Moisson de vieux films (Décembre/1)


Grand' rue (Calle mayor, Juan Antonio Bardem, 1956)
Dans une petite ville, pour combattre l'ennui, un groupe de désœuvrés monte des farces cyniques. Ainsi Juan fait-il croire à Isabel, une vieille fille de 35 ans, qu'il en est follement amoureux. Si la charge dramatique du film est parfois lourde, l'intérêt est ailleurs, dans la description d'une ville provinciale espagnole des années 50, confite dans ses rituels et ses divertissements puérils, alors que les femmes restent prisonnières des préjugés. Chronique cruelle de la bêtise ordinaire dans un pays qui étouffe sous le joug franquiste. Moins brillant que Mort d'un cycliste, qui date de l'année précédente, un film typique de l'univers de Bardem, grand d'Espagne des années de plomb au même titre que Berlanga.

Dortoir des anges (The Trouble with Angels, Ida Lupino, 1966)
Non contente d'avoir tourné dans une centaine de films, l'excellente Ida Lupino en a aussi mis en scène six. Une femme réalisatrice : véritable exception dans le cinéma machiste d'Hollywood des années 50. Et des oeuvres de qualité, qui plus est, mélodrames ou films noirs. Dortoir des anges, son dernier long-métrage, est une récréation, une histoire de jeunes filles éduquées dans un couvent dont l'espièglerie rend chèvres les bonnes soeurs éducatrices. Avant de rentrer dans le rang, comme de bien entendu. Futile et divertissant.

Le soupirant (Pierre Etaix, 1962)
Bloqués depuis des années pour des problèmes juridiques, les films d'Etaix sont enfin sortis en salles cet été et existent désormais en DVD. Après deux courts-métrages irrésistibles, Le soupirant est son premier long et lui vaut le Prix Louis Delluc. Très axé sur les gags visuels, et sonores, le film témoigne d'une fantaisie lunaire qui l'apparente à Max Linder et Buster Keaton. Inégal, cependant, comme les suivants, pour qu'il puisse prétendre égaler Tati. N'en reste pas moins que l'ensemble de l'oeuvre de Pierre Etaix reste à part dans le paysage cinématographique français et plus que digne d'être (re)découverte.
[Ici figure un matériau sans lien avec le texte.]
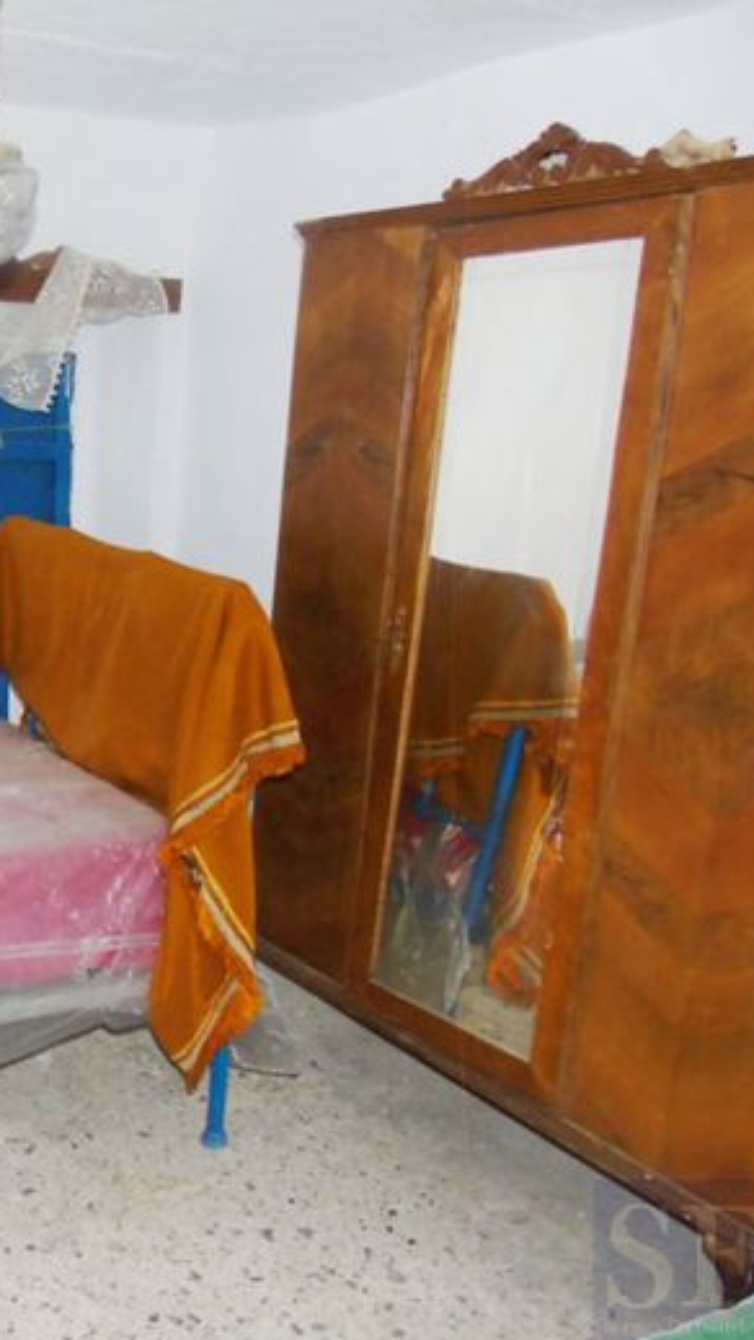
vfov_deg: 54.0
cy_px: 676
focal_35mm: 37
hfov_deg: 28.2
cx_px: -136
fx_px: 1315
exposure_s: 1/30
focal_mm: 4.4
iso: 200
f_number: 3.4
Le testament du docteur Cordelier (Jean Renoir, 1959)
Téléfilm tourné en à peine dix jours qui se veut une adaptation contemporaine de Dr Jekyll et Mr Hyde. Pas terrible en vérité, avec ses personnages caricaturaux et un Barrault qui surjoue en permanence. Mieux vaut se replonger dans les versions anciennes du roman de Stevenson, à commencer par la meilleure, celle de Mamoulian (1932).


La cousine Angélique (La prima Angelica, Carlos Saura, 1973)
Le film d'avant Cria cuervos. Luis, la quarantaine, retourne en Castille, dans le village de son enfance, pour exécuter les dernières volontés de sa mère défunte. Le passé resurgit, les souvenirs ont un goût amer. Celui d'un été 36. Film typiquement "saurien", dans une veine symboliste qui lui est propre, avec de constants allers et retours entre présent et passé. Le même acteur joue Luis adulte et enfant, accentuant la nostalgie vénéneuse d'une oeuvre parfois trop chargée, comme souvent chez le cinéaste espagnol. Tourné en pleine débâcle franquiste, d'où son pouvoir de catharsis qui n'a plus le même impact aujourd'hui.